Hoover bristled instantly and opened his mouth to speak. Then he stopped. From the President's intonation, Hoover knew there was more. And he knew better than to interrupt. Back in July, Roosevelt had attempted to revise the Neutrality Act so that the United States might aid the democracies of Western Europe against Nazi aggression. Roosevelt had been defeated in both the House and the Senate. The United States was to remain strictly neutral and send no war materiel to anyone.

Undaunted, and risking impeachment, Roosevelt attempted anyway to assist those whom he considered to be America's friends, particularly England and France. But equally undaunted, a nameless, faceless and perhaps self-styled agent of the Third Reich had taken matters into his own hands. Roosevelt recited from memory a litany of incidents.

An explosion in a Newark, New Jersey warehouse had slowed the delivery of five thousand M-1 rifles to anti-Fascist partisans in Greece; a dynamite bomb in a Ford parts plant in Delaware had destroyed production capacity for a specific line of tank gearboxes essential to the French Army; yet another bomb, planted near a furnace in the Frankford Arsenal in Germantown, Pennsylvania, had almost brought down that entire edifice, a disaster which might have set back munitions production in the eastern United States by nine months. On and on the list went, incident after incident. Hoover squirmed uncomfortably until the President concluded with the plight of
HMS Wolfe
.

"Tell me, Mr. Hoover," Roosevelt asked rhetorically, "how does a saboteur, particularly the one whom your Bureau is searching for, creep onto a religiously guarded vessel, plant a bomb, and sneak off again?"

Hoover was about to answer, but Roosevelt kept talking.

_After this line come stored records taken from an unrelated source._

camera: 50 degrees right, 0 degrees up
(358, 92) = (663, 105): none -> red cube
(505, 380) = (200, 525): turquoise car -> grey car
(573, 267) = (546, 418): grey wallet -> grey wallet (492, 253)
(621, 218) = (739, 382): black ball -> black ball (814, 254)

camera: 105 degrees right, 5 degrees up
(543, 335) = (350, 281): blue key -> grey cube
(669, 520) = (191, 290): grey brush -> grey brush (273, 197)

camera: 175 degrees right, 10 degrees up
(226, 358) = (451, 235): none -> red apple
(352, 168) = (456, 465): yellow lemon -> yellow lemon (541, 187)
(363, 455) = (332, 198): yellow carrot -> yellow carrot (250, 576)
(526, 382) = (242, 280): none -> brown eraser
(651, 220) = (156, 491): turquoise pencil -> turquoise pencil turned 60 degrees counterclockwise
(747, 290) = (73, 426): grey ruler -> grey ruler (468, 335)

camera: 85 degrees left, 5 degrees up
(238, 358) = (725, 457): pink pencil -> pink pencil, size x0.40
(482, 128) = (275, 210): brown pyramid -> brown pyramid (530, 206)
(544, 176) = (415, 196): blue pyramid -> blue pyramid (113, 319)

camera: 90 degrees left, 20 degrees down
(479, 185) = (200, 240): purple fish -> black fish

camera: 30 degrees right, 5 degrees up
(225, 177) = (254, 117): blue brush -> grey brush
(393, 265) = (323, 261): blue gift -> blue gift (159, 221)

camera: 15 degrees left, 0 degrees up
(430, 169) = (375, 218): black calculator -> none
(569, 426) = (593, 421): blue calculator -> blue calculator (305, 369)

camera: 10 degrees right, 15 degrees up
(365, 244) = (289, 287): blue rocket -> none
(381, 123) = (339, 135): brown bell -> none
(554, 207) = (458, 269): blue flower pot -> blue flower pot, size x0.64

"There is a man at large somewhere in America," Roosevelt postulated, "who is both an expert at espionage and high-level explosives. He is costing us lives and he is robbing precious war materiel from the democracies of Europe. But he is an unnaturally clever man. Your F.B.I. cannot arrest him because you do not know whom to arrest. You cannot look for him because no one knows for whom to look. Indeed, the local police departments in the cities and towns of the Northeast cannot be used because we haven't the faintest idea which ones should even be contacted."

Hoover sat in silence. The President looked him up and
.
down. "Well, what do you think, J. Edgar?" Roosevelt asked at length. "Have you been struck dumb? You've barely said a word since you walked in here."

"The Bureau," Hoover replied quickly and defensively, "is working on this precise case day and—"

"What has been accomplished?"

Hoover groped. He mentioned a Portuguese network that could be closed down at any moment. And he spoke of a man named Fritz Duquaine who was believed to have entered the country from Vancouver some months earlier and who the F.B.I. had good cause to believe was operating in the Northeast.

"But you have no proof?"

"No, sir."

"And you have no suspects who are so enormously gifted with explosives?"

"No, Mr. President." Hoover verged on mentioning that no fewer than 43,000 immigrants had filtered into the United States from Germany since 1929. Sorting through them for a gifted bomber was not easy. But Roosevelt was speaking again.